Concluons donc qu’un cadre plus détaillé, plus différencié, tient un meilleur compte des diversités d’aptitudes, et tire des valeurs d’hommes un meilleur rendement. Conservons nos caporaux, si bien à nous, que Rabelais reconnaîtrait encore en eux ses caporions ; encourageons-les davantage au rengagement et gardons-nous d’emprunter leurs unter-offizier à ceux qui nous avaient emprunté autrefois nos sergens.

Ceux-ci forment l’ossature essentielle de la compagnie.

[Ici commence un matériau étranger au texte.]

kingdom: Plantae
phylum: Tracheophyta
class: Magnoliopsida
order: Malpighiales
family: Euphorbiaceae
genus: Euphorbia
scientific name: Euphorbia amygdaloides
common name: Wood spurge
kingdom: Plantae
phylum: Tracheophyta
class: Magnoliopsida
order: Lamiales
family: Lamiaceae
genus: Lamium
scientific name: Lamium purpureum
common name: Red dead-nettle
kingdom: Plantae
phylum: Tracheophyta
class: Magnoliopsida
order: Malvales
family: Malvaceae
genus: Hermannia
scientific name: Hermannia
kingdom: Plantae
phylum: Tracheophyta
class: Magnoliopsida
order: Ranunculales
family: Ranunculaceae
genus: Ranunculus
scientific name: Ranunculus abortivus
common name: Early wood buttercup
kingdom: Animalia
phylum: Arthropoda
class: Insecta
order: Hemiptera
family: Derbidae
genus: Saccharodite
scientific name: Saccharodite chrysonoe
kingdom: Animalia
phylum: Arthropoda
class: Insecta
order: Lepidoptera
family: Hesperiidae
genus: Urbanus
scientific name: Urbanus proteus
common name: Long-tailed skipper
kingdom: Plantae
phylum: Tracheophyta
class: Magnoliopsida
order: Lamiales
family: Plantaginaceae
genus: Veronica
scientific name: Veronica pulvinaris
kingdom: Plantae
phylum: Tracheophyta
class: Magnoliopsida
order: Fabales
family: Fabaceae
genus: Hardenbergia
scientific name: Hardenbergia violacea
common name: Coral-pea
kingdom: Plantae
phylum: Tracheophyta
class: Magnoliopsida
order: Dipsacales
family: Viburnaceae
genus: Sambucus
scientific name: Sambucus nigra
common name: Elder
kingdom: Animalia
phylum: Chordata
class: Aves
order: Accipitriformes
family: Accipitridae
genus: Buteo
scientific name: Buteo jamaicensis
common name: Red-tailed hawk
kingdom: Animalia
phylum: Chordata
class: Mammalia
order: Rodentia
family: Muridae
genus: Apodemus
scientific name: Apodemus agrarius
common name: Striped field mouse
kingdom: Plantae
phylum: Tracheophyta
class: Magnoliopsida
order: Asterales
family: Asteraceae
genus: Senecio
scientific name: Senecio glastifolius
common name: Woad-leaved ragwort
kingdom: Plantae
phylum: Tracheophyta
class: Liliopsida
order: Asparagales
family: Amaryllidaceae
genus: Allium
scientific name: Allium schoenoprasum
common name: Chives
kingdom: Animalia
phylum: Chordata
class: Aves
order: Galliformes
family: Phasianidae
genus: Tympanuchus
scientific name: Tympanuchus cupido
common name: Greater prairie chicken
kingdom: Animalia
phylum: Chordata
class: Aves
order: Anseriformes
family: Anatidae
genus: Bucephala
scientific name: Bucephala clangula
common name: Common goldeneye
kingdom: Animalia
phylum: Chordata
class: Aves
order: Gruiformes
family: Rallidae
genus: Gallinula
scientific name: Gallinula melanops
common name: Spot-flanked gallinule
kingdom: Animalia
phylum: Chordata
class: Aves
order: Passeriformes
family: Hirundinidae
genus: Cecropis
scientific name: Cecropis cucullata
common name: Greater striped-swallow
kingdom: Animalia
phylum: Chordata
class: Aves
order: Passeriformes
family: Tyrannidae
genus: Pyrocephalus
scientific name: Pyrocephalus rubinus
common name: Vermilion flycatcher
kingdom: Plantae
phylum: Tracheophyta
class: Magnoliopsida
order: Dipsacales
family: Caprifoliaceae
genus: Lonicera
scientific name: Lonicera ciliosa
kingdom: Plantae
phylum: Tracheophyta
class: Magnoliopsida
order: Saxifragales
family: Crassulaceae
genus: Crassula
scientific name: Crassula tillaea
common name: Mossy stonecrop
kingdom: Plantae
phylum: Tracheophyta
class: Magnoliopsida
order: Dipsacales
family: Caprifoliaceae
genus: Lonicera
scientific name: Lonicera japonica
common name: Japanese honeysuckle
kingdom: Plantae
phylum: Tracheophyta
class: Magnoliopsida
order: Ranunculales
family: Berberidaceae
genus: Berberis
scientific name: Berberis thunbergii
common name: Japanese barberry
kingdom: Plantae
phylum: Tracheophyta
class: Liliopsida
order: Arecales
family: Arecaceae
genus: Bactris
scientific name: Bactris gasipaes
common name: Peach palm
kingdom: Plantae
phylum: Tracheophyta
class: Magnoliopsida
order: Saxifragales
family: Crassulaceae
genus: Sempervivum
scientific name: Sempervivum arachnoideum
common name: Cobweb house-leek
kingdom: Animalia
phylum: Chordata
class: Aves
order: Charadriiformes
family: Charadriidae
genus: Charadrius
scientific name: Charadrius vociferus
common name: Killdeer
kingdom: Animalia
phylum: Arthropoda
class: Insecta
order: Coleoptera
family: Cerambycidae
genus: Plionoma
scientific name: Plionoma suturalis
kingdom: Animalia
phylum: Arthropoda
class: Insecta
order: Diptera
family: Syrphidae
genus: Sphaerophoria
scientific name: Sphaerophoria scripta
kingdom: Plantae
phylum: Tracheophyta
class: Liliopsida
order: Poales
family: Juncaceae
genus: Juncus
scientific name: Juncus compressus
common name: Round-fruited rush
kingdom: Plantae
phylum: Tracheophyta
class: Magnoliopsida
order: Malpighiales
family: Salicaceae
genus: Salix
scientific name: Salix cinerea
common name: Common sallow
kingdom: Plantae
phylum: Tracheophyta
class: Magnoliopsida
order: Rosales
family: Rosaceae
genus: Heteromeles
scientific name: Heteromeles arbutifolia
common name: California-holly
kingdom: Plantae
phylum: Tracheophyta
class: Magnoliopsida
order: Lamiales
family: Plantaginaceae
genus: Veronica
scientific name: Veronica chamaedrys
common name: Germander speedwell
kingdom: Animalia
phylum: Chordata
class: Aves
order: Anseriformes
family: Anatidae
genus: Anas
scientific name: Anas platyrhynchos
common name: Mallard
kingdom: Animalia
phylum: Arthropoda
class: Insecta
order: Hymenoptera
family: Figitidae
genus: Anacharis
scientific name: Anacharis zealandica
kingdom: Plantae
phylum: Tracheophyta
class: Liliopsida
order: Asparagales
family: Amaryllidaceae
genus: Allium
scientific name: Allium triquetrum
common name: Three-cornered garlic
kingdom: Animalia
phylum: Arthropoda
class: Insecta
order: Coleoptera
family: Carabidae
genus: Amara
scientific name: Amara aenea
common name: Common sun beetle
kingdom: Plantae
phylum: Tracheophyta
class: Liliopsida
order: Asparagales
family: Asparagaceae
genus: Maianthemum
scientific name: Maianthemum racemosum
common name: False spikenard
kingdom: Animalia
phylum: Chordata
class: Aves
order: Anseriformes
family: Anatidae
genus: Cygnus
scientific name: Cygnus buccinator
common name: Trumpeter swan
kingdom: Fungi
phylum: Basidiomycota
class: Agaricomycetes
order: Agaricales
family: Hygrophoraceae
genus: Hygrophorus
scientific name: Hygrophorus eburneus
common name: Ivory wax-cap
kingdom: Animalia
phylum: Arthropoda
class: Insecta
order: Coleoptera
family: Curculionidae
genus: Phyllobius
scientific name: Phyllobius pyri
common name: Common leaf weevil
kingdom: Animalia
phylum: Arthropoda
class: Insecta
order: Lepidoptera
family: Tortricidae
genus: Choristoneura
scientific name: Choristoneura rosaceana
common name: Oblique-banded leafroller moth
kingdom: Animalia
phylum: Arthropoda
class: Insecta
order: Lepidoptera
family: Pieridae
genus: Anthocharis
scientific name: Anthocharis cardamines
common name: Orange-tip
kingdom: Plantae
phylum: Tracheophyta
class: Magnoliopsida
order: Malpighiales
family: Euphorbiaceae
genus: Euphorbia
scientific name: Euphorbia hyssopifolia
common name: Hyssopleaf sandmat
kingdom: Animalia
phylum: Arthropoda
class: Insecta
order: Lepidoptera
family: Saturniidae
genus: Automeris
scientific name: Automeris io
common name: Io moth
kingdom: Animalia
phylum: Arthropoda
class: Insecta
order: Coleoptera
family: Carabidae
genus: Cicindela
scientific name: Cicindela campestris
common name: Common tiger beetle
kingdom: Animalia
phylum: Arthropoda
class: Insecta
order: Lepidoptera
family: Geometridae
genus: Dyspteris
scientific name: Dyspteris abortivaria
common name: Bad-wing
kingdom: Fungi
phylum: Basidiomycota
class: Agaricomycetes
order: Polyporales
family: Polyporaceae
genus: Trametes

Le dernier projet ministériel fixe leur nombre à 7 au lieu de 6. Moins de soldats et plus de gradés : il y a là une conséquence nécessaire et une relation de cause à effet. C’est que le noyau de l’unité active doit présenter au dehors une enveloppe d’autant plus ferme et plus résistante qu’au dedans il est plus maigre et plus léger de chair. C’est que cette enveloppe doit pouvoir se grossir tout à coup d’une pulpe nombreuse, — les réservistes, — et ne faire du tout ensemble qu’un seul fruit vivant.

Ainsi, de la solidité du cadre sous-officiers dépend celle de l’unité mobilisée et portée au pied de guerre. Mais il y a plus. Nos régimens actifs, on le sait, doivent donner naissance à des régimens de réserve, avec lesquels ils sont jumelés par avance et dont ils préparent la mobilisation. Ils leur prêtent une partie de leur personnel, notamment des sous-officiers. Ceux-ci disparaissent de l’unité-mère, qui recomplète avec des gradés réservistes son personnel encadrant.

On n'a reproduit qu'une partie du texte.